No. 410.
General Sickles to Mr. Fish.

[Extract.]
No. 643.]

Sir: I have the honor to transmit herewith a copy and translation of a memorial of the Spanish Emancipation Society, lately presented to the Cortes Constituyentes. The petitioners include a number of the most influential members of the legislative body. The main facts and arguments, showing the expediency and necessity of the immediate abolition of slavery in Cuba, are stated with unusual brevity and force. The admirable results of the liberation of the slaves in Porto Rico have greatly encouraged the friends of emancipation. The slaveholders in Cuba are at a loss for pretexts for delay now that domestic servitude in the sister island has disappeared without any disturbance of public order or diminution of the sugar crop.

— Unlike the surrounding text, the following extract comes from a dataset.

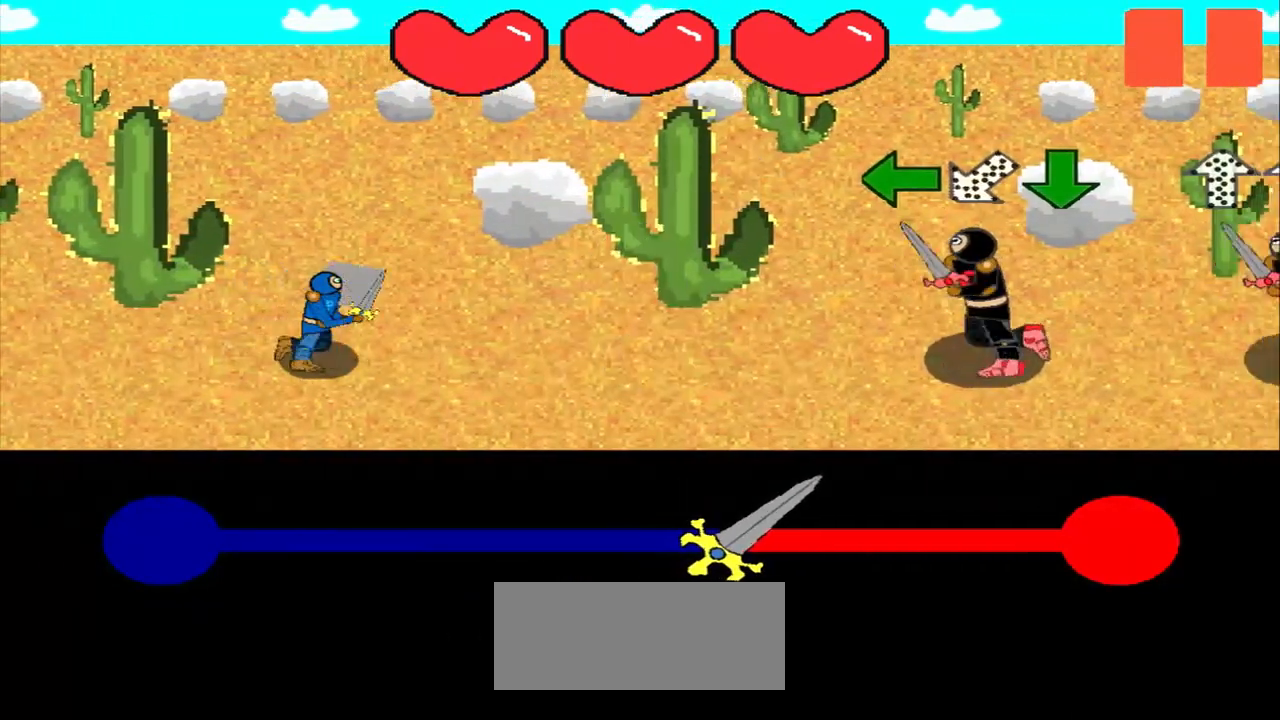
{"buttons": [], "left_stick": "left", "events": [[208, "left_stick", "left"], [292, "left_stick", "center"], [500, "left_stick", "left"]]}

The colonial minister, Mr. Suñer y Capedevila, has recently stated in the Cortes his purpose to bring forward in the name of the government a radical emancipation bill. In several conversations with me he has reaffirmed these declarations with an earnestness and warmth of expression leaving no room to doubt his zeal. It is simply a question whether the perpetual changes of ministers in this country may not interrupt the labor of Mr. Suñer, as has before happened to several of his predecessors.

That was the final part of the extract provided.